Open-source scanner finds 97% of AI agent code non-compliant EU AI Act

Name: Open-source scanner finds 97% of AI agent code non-compliant EU AI Act
Availability: InStock
Author: airblackbox

by airblackbox·Mar 4, 2026·1 point·1 comment

Visit Project View on HN

AI Analysis

●●SolidBig BrainBold Bet

Linter for EU AI Act: scans agent code against Articles 9–15, finds 97% non-compliance.

Strengths

•Novel framing: compliance as static analysis problem, not vague legal interpretation—lowering governance from lawyers to tooling
•Empirical audit of 5,754 files across 341K GitHub stars demonstrates real scope and produces actionable scorecards per project
•Concrete checks (risk management, human oversight, record-keeping) translate regulation into detection rules, not marketing claims

Weaknesses

•Compliance scanning is inherently a cat-and-mouse game: as projects patch findings, rules require constant updates and legal reinterpretation
•Tool adoption requires governance buy-in; typical open-source teams won't run mandatory linters for external regulations until enforcement is real

Post Description

I built AIR Blackbox, an open-source static analysis tool that scans Python AI agent code against 6 technical requirements from the EU AI Act (Articles 9, 10, 11, 12, 14, 15). Think of it as a linter for AI governance. To stress-test the scanner — and to see where the industry actually stands — I ran it against 5,754 Python files across 11 major open-source projects. Combined GitHub stars: 341,000+. Projects scanned: AutoGPT (170K stars), Microsoft AutoGen (38K), LlamaIndex (37K), Mem0 (24K), Phidata (18K), LiteLLM (15K), GPT-Researcher (14K), Embedchain (9.2K), LangGraph (8.5K), OpenAI Agents SDK (5.2K), CrewAI Examples (2.8K). Results:

Average compliance score: 2.2 out of 6 articles 97% of files fail Article 9 (Risk Management) 89% fail Article 12 (Record-Keeping) 84% fail Article 14 (Human Oversight) Only 23 out of 5,754 files (0.4%) pass all 6 checks Best scoring repo: AutoGPT at 2.9/6. Worst: CrewAI examples at 1.4/6

What the scanner checks (per article):

Art. 9: risk classification, access control, risk audit Art. 10: input validation, PII handling, data schemas, provenance Art. 11: logging, documentation, type hints Art. 12: structured logging, audit trail, timestamps, log integrity Art. 14: human review, override mechanism, notifications Art. 15: input sanitization, error handling, testing, rate limiting

An article "passes" if at least 1 sub-check is detected. This is generous — real compliance requires substantially more. Caveats I'll save you the trouble of pointing out:

This is static analysis. It can't verify runtime behavior. File-level scanning misses cross-file compliance patterns. The pass threshold is intentionally lenient (1-of-N sub-checks). This checks technical requirements, not legal compliance. It's a linter, not a lawyer.
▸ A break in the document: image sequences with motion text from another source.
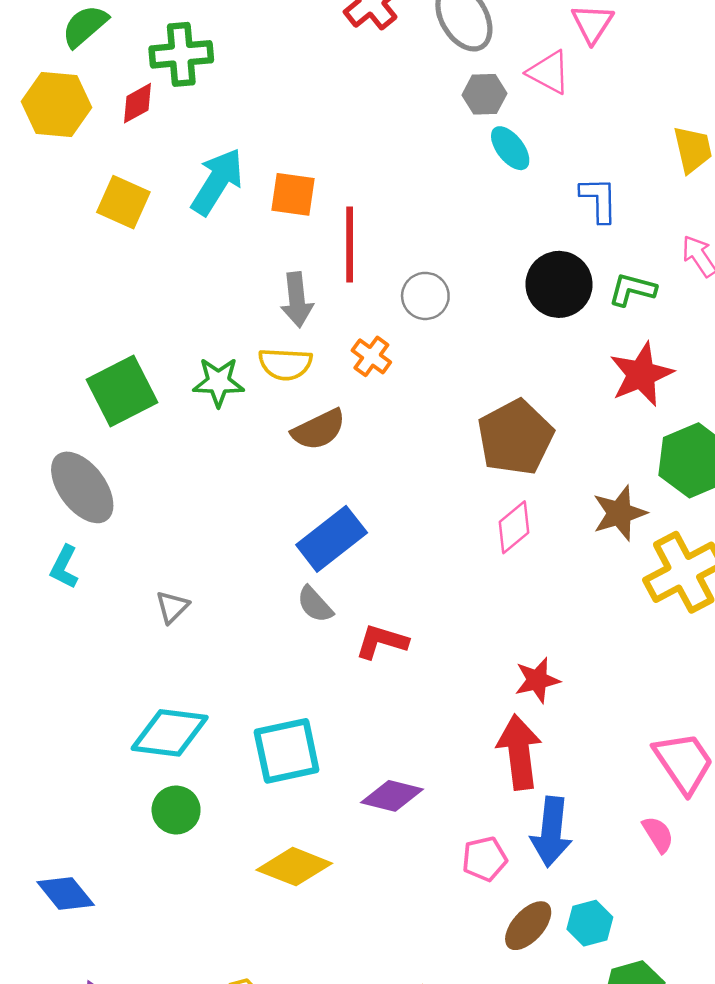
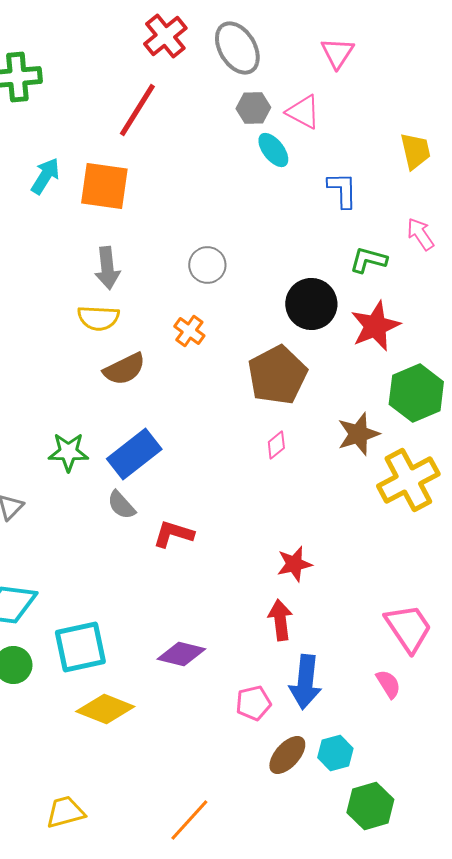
pink triangle: (549, 72) -> (303, 112), moved
cyan arrow: (217, 182) -> (45, 176), size x0.7
orange square: (293, 194) -> (104, 186), size x1.4
red line: (350, 245) -> (137, 110), moved, turned 32
black circle: (559, 284) -> (311, 304), moved
orange cross: (371, 356) -> (189, 331), moved
green star: (218, 382) -> (68, 452), moved
pink diamond: (514, 527) -> (276, 445), size x0.7
cyan square: (287, 751) -> (80, 647), moved
red arrow: (519, 752) -> (280, 620), size x0.7

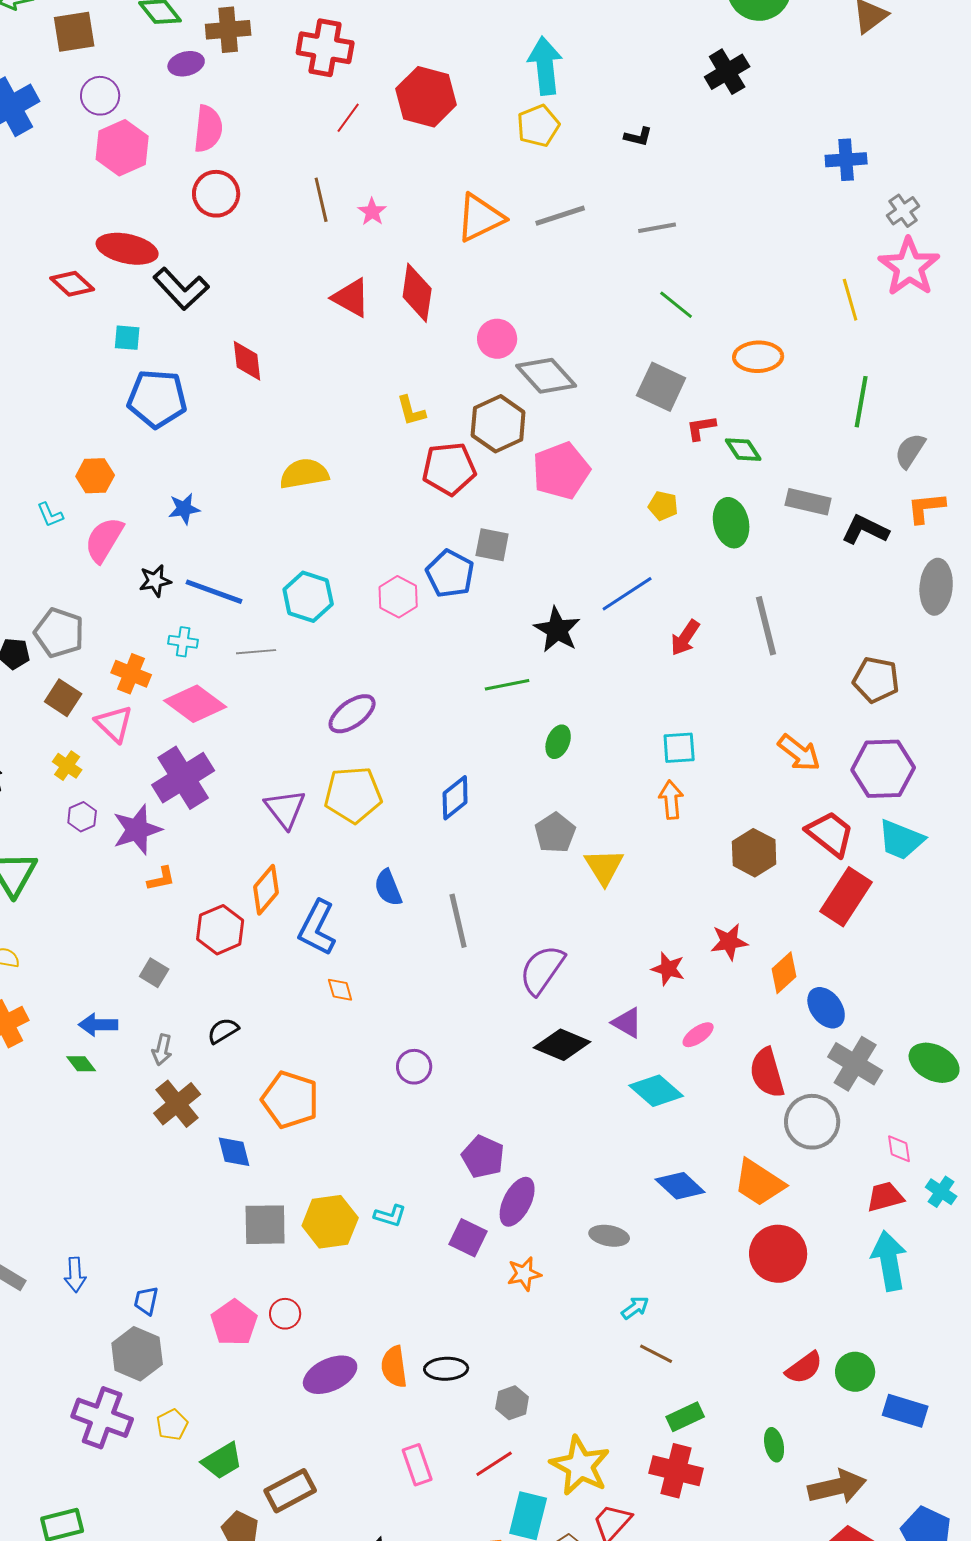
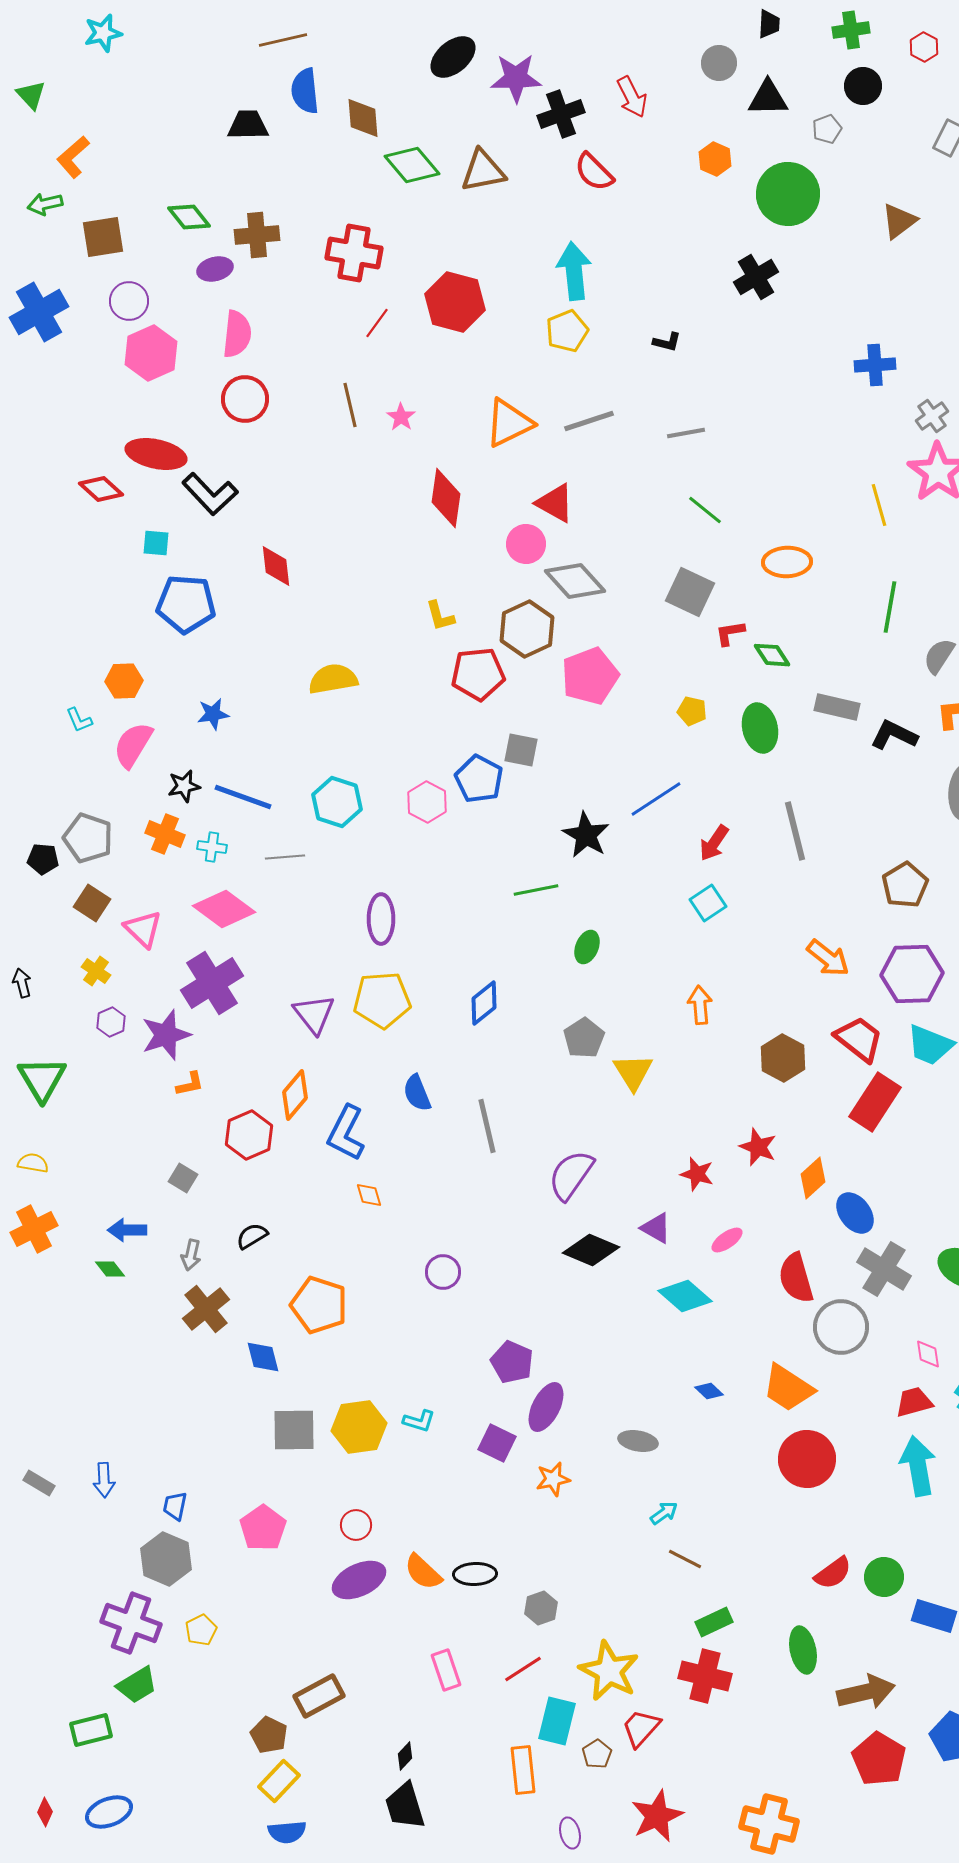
red triangle: (351, 298) -> (555, 503), moved
orange cross: (131, 674) -> (165, 834), moved
brown pentagon: (876, 680) -> (905, 885), turned 30
purple ellipse: (352, 714) -> (381, 919), turned -54
cyan square: (679, 748) -> (708, 903), moved, turned -30
red star: (729, 942) -> (758, 1147), turned 30
blue diamond: (680, 1186) -> (709, 1391), size x0.6
red circle: (285, 1314) -> (356, 1525), moved
orange semicircle: (394, 1367) -> (423, 1572), turned -39
green ellipse: (774, 1445) -> (803, 1650), size x1.4
green trapezoid: (222, 1461) -> (137, 1685), moved

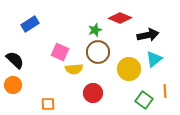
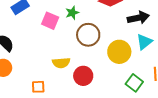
green star: (95, 30) -> (72, 13), moved
pink square: (60, 52) -> (50, 21), moved
yellow semicircle: (74, 69) -> (61, 63), moved

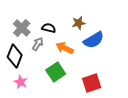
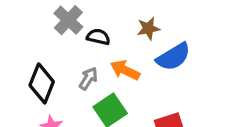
gray cross: (22, 28) -> (68, 20), moved
gray arrow: (38, 44) -> (88, 78), moved

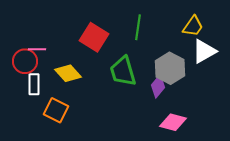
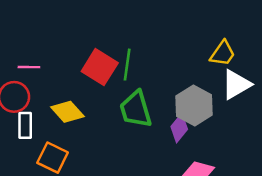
green line: (138, 27) -> (127, 65), moved
pink line: (37, 49) -> (29, 67), moved

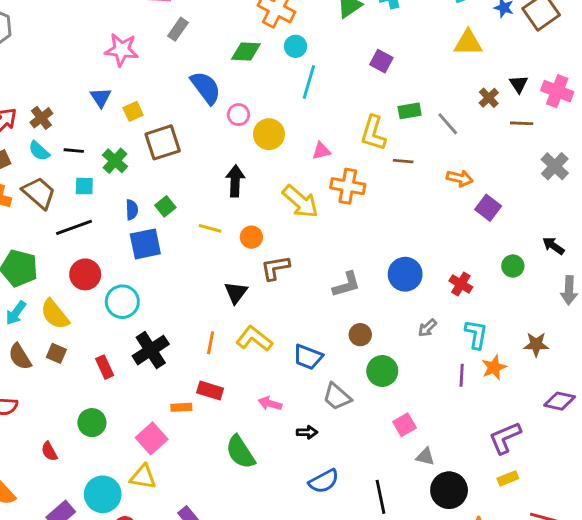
The EU AI Act enforcement deadline is August 2026. The full report, raw data (JSON), and the scanning scripts are all in the repo.

GitHub: https://github.com/air-blackbox/air-blackbox-mcp Full report: https://github.com/air-blackbox/air-blackbox-mcp/blob/main/b... Install: pip install air-blackbox-mcp Demo: https://huggingface.co/spaces/airblackbox/air-blackbox-scann...

Happy to answer questions about the methodology, the scanner internals, or what we're building next (fine-tuned local LLM for deeper analysis — your code never leaves your machine).